Redekunst als "Kochkunst für die Seele"? Ein Interpretationsversuch von "Gorgias", 462b3-466a3.
In diesem Aufsatz wird versucht, eine Interpretation der Bestimmung der Redekunst zu geben, die der platonische Sokrates in Gorgias 462b3–466a3 durch verschiedene Analogien kryptisch andeutet. Es soll vor allem geklärt werden, 1) warum der platonische Sokrates die Redekunst als Trugbild (eidólon) eines Teils der Politik, und zwar der Richtkunst (techné diakiósyné) bezeichnet, und 2) warum er die Redekunst mit der Kochkunst vergleicht. Es wird versucht, diese Fragen in erster Linie aus dem Gesamtkontext des Dialoges zu beantworten. Wo es für die Interpretation nötig ist, musste allerdings auf Stellen aus anderen platonischen Dialogen zurückgegriffen werden.

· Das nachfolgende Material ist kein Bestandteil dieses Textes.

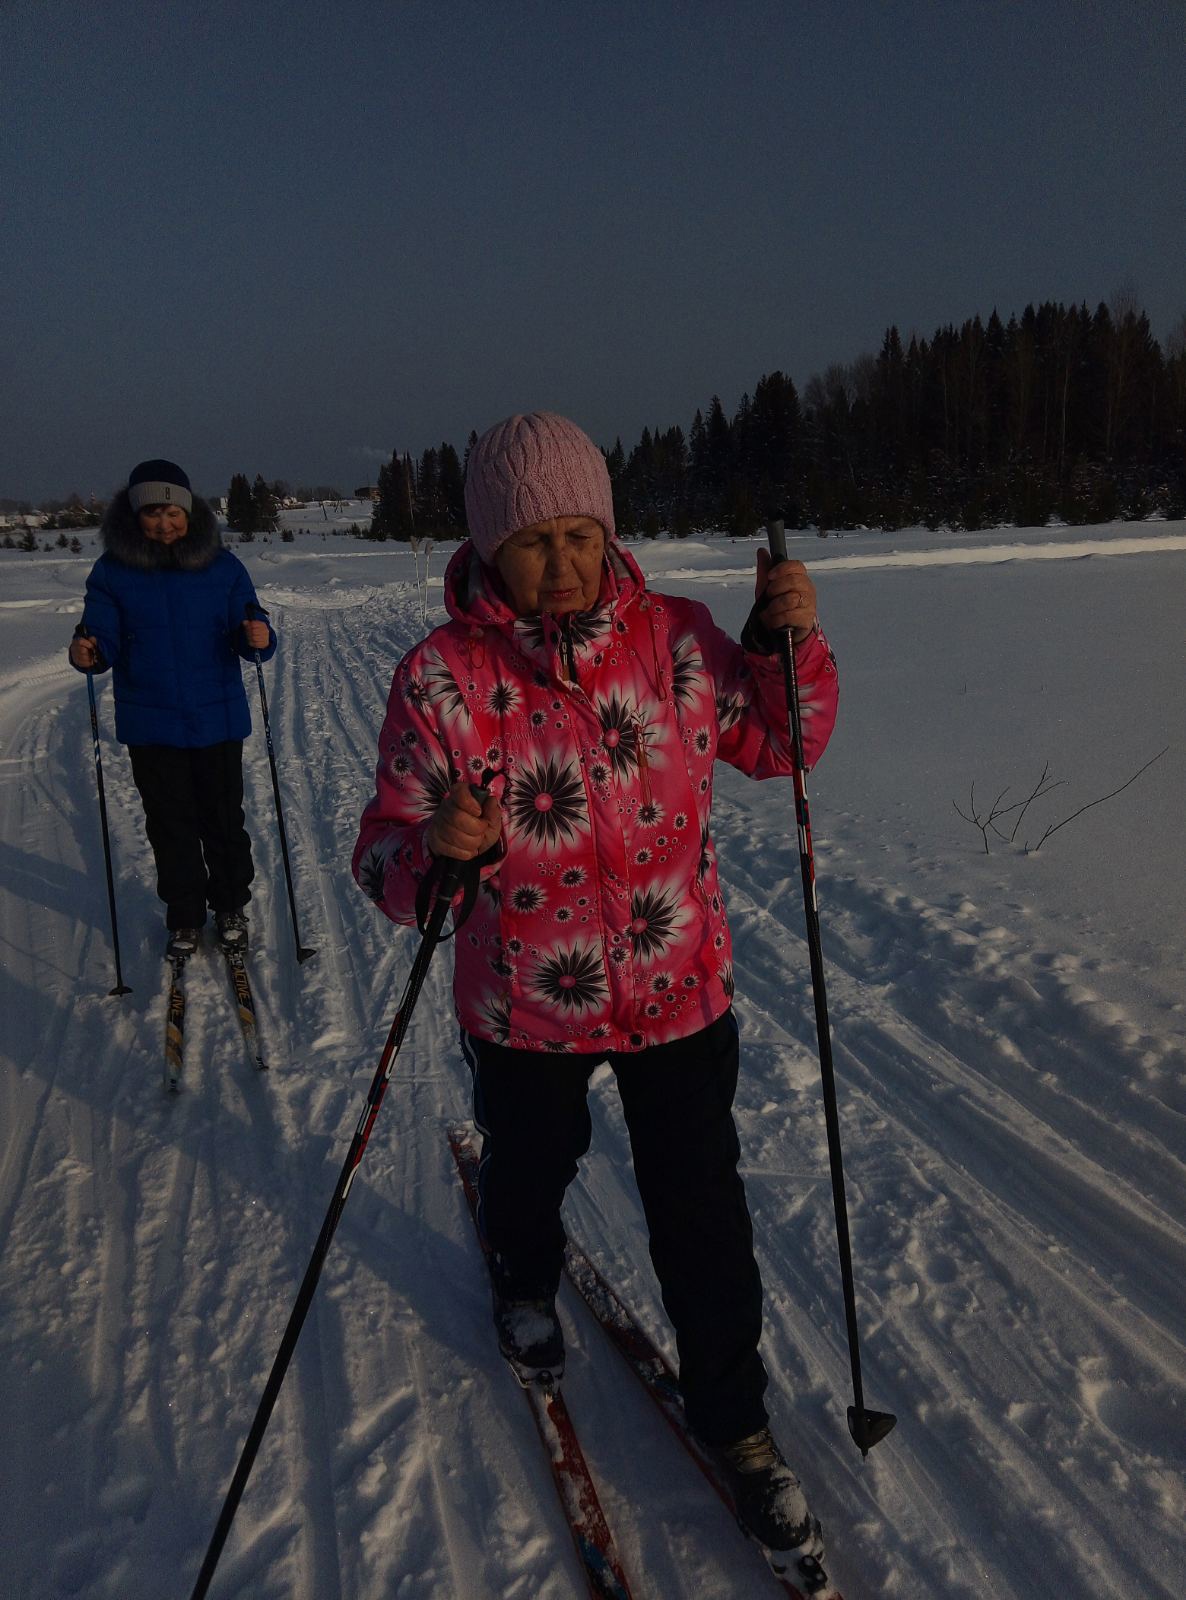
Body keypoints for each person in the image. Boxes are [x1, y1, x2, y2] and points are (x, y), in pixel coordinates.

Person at [352, 413, 838, 1558]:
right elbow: (383, 856)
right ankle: (522, 1278)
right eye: (533, 540)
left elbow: (781, 742)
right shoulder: (439, 678)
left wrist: (789, 644)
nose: (563, 561)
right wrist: (441, 854)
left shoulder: (676, 640)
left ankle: (739, 1421)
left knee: (701, 1212)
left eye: (581, 532)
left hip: (678, 991)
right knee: (528, 1165)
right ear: (486, 549)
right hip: (526, 1002)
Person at [69, 459, 276, 958]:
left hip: (217, 719)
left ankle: (229, 905)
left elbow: (250, 625)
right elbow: (102, 638)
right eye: (152, 513)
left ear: (190, 511)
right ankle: (184, 915)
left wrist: (260, 637)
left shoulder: (222, 566)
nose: (164, 523)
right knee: (169, 825)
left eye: (173, 512)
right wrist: (88, 650)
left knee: (223, 821)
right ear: (133, 517)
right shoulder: (113, 572)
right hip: (151, 724)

Auf die zwei Hauptfragen werden folgende Antworten vorgeschlagen: Die Redekunst wird vom platonischen Sokrates als ein Trugbild der Richtkunst bezeichnet, weil sie jene „Schmeichelei“ ist, die sich in die Richtkunst „eingeschlichen hat“. Als eine „Schmeichelei“ wird sie vom platonischen Sokrates bezeichnet, weil sie sich (a) um die eigentliche Aufgabe der Richtkunst, d.h. um die Widerherstellung des guten Zustandes der Seele, nicht kümmert, weil sie (b) nicht weiß, worin dieser Zustand besteht, weil sie (c) den unvernünftigen Menschen durch das Versprechen, ihm beizubringen, wie man andere der eigenen Herrschaft unterwerfen kann, verblendet, so dass er sie schließ lich für die wahre politische Kunst hält. Darin ist die Redekunst der Kochkunst ähnlich. Auch die Kochkunst ist nämlich eine Art von „Schmeichelei“ (kolakeia), die zum Leib eine ähnliche Be ziehung hat, wie die Rhetorik zur Seele. Die eigentliche Analogie zwischen Koch- und Redekunst besteht aber darin, dass sie sich in zwei Künste „eingeschlichen haben“, d.h. Richtkunst und Heilkunst, die auf eine analoge Art und Weise für ihr Pflegeobjekt sorgen (indem sie es wiederherstellen, wenn es durch ungerechtes Handeln bzw. Krankheit beschädigt wurde).